* JOB
Print every line of the listing below, starting with the line that holds "Guttering, Fascias &" and going on through the line that holds "provide that hemp s", both included, and print nothing else.

* DATA SUPPLIED
..........
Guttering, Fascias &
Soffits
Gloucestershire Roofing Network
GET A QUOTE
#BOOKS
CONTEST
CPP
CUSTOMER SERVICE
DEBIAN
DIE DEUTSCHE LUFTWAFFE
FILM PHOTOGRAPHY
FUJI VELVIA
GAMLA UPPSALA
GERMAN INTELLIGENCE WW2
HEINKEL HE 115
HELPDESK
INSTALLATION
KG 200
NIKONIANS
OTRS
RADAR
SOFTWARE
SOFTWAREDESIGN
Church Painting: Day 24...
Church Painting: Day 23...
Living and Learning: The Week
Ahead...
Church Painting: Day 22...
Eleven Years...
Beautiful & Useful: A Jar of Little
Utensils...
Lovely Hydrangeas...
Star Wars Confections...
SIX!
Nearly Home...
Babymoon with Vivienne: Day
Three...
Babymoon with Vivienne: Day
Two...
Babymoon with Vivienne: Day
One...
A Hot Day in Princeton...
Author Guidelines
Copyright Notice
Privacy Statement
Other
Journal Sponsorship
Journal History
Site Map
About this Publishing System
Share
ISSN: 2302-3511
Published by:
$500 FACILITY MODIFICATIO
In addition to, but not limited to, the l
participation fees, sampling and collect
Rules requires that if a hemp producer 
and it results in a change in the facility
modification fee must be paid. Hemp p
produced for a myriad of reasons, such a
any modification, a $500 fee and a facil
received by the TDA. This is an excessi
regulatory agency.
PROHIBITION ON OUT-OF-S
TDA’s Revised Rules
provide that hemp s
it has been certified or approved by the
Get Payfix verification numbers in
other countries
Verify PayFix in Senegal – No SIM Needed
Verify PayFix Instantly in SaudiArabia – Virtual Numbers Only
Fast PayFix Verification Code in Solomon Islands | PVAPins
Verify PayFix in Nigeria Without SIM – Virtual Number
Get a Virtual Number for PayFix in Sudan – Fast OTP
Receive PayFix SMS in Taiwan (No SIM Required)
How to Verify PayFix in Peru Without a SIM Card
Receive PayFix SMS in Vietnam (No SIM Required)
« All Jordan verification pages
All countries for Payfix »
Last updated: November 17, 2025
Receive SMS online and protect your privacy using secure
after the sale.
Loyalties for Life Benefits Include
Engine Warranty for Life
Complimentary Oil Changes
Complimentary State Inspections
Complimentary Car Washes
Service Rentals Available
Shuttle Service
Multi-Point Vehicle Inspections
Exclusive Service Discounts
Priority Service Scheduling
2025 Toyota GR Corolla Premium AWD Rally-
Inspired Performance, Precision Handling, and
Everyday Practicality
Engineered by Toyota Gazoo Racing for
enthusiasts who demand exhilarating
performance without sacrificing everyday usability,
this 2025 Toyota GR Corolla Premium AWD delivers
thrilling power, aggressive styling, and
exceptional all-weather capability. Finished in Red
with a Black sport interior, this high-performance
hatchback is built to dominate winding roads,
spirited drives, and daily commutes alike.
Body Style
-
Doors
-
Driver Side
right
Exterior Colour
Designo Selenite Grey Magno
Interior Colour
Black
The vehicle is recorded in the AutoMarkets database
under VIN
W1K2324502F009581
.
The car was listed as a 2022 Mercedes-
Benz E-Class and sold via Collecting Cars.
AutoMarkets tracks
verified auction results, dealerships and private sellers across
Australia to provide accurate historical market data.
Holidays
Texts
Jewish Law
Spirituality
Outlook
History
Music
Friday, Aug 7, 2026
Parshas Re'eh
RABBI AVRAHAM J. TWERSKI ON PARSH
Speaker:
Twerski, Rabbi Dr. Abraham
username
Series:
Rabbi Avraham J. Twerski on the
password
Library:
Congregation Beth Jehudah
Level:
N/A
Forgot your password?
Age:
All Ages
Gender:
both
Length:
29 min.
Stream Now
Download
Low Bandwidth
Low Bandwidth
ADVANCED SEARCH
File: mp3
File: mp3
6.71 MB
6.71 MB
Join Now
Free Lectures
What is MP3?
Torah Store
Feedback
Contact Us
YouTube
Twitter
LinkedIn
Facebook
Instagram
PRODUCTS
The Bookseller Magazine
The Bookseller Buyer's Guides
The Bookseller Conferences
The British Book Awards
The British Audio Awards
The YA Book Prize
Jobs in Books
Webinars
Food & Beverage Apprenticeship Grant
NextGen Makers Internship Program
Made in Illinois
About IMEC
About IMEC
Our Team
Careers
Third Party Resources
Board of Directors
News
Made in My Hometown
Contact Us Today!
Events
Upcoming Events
..........
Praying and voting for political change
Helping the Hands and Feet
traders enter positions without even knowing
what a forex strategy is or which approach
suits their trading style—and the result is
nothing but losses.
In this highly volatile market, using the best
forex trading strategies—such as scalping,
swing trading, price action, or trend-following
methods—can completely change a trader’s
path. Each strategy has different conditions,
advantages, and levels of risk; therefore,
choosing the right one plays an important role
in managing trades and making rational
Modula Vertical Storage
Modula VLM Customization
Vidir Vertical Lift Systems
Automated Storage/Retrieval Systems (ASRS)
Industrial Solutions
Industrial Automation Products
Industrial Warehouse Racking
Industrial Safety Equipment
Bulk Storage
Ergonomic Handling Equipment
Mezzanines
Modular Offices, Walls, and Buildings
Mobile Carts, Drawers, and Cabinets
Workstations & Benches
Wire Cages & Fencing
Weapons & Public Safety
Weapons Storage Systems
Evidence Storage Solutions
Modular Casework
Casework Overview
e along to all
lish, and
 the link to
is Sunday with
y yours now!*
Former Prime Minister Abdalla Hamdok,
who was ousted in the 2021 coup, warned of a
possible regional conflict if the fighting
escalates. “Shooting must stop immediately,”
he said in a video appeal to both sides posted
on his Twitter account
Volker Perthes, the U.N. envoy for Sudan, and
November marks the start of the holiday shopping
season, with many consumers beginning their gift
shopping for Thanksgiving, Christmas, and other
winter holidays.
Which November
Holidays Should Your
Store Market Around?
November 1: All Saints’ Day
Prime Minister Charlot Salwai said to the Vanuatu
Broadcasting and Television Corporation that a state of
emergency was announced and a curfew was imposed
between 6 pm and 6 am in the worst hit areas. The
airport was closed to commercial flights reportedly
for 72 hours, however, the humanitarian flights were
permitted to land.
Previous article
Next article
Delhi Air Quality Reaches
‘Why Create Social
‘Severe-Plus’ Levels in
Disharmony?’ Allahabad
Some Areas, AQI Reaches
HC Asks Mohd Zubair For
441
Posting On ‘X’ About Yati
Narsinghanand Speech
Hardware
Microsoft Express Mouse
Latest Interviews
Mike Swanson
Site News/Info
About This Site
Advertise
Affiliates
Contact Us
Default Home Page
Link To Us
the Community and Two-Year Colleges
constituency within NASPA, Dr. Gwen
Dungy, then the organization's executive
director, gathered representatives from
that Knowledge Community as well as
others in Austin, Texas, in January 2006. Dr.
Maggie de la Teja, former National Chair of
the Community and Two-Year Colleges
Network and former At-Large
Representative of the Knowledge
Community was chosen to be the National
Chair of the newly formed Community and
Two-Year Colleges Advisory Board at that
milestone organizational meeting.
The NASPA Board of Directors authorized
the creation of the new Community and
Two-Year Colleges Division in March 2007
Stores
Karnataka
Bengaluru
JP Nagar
..........
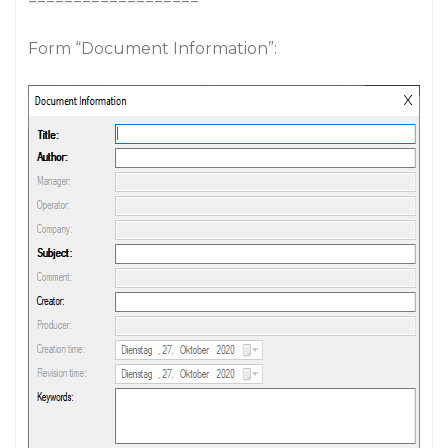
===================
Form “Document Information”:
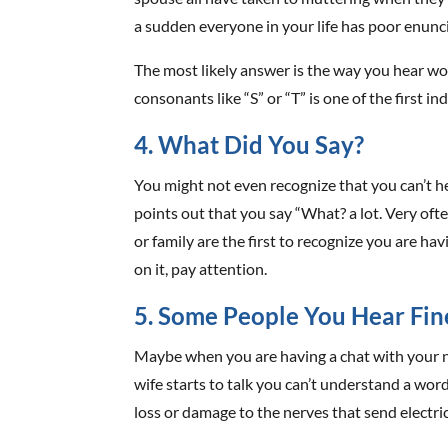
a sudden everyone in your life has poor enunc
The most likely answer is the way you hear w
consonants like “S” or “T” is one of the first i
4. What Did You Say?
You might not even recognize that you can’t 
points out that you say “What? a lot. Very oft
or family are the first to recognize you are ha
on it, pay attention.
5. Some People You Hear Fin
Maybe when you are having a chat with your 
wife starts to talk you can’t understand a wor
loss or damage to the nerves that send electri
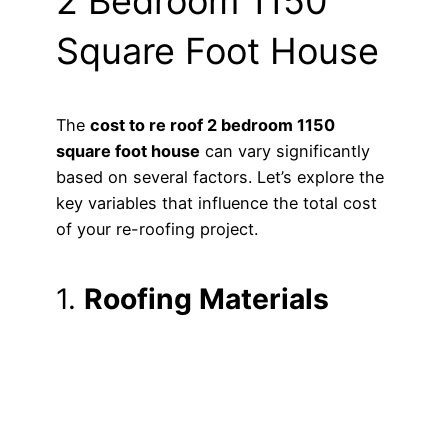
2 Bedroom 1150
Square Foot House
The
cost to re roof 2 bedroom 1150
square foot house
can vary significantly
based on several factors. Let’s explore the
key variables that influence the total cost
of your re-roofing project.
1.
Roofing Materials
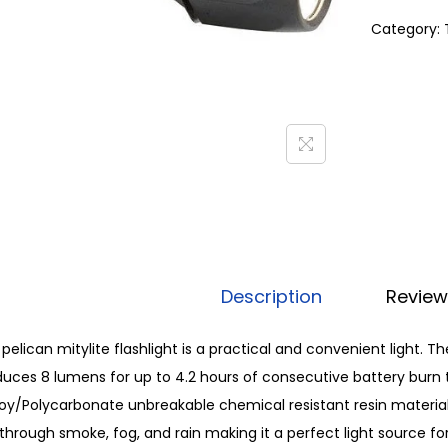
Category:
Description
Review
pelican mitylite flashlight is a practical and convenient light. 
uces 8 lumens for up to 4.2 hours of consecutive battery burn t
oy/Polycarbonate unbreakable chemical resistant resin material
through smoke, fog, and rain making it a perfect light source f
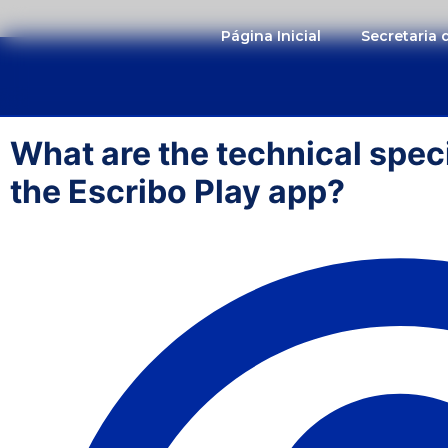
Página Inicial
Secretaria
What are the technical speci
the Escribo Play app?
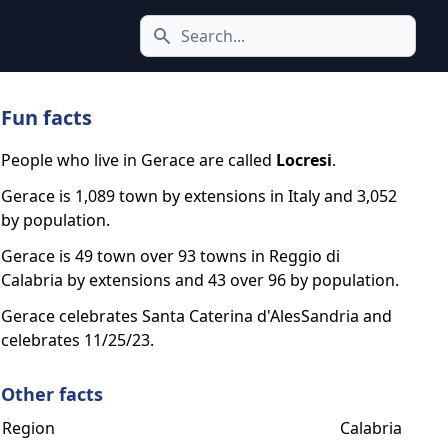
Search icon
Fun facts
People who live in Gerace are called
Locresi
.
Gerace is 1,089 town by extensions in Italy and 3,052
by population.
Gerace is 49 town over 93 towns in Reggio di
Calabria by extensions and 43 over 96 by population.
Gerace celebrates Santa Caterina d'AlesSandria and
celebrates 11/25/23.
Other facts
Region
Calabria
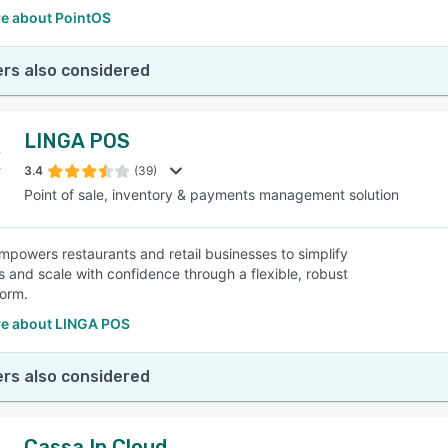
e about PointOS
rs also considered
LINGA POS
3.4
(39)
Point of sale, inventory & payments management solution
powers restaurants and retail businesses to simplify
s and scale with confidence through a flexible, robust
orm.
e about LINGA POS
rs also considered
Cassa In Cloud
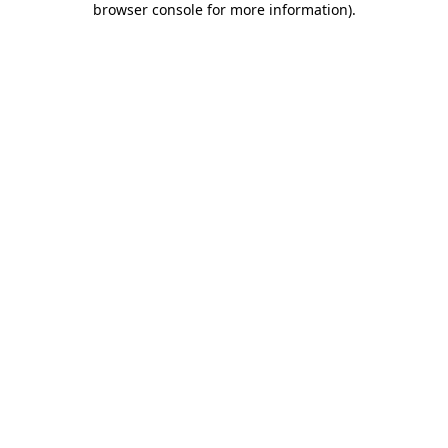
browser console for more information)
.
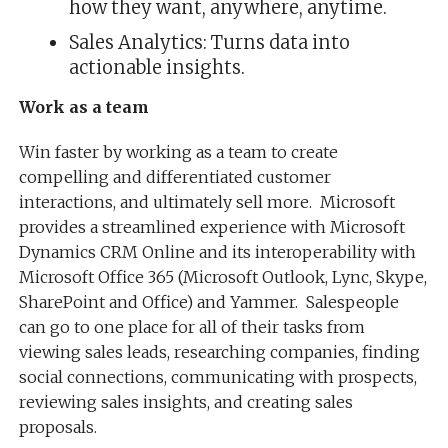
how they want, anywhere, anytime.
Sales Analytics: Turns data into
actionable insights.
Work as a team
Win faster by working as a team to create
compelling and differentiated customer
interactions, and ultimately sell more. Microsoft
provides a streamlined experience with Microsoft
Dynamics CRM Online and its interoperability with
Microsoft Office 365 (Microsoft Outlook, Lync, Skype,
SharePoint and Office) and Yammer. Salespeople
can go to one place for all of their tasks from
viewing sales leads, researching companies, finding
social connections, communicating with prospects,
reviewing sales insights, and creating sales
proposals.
..........
* EXERCISE OUTPUT
Guttering, Fascias &
Soffits
Gloucestershire Roofing Network
GET A QUOTE
#BOOKS
CONTEST
CPP
CUSTOMER SERVICE
DEBIAN
DIE DEUTSCHE LUFTWAFFE
FILM PHOTOGRAPHY
FUJI VELVIA
GAMLA UPPSALA
GERMAN INTELLIGENCE WW2
HEINKEL HE 115
HELPDESK
INSTALLATION
KG 200
NIKONIANS
OTRS
RADAR
SOFTWARE
SOFTWAREDESIGN
Church Painting: Day 24...
Church Painting: Day 23...
Living and Learning: The Week
Ahead...
Church Painting: Day 22...
Eleven Years...
Beautiful & Useful: A Jar of Little
Utensils...
Lovely Hydrangeas...
Star Wars Confections...
SIX!
Nearly Home...
Babymoon with Vivienne: Day
Three...
Babymoon with Vivienne: Day
Two...
Babymoon with Vivienne: Day
One...
A Hot Day in Princeton...
Author Guidelines
Copyright Notice
Privacy Statement
Other
Journal Sponsorship
Journal History
Site Map
About this Publishing System
Share
ISSN: 2302-3511
Published by:
$500 FACILITY MODIFICATIO
In addition to, but not limited to, the l
participation fees, sampling and collect
Rules requires that if a hemp producer 
and it results in a change in the facility
modification fee must be paid. Hemp p
produced for a myriad of reasons, such a
any modification, a $500 fee and a facil
received by the TDA. This is an excessi
regulatory agency.
PROHIBITION ON OUT-OF-S
TDA’s Revised Rules
provide that hemp s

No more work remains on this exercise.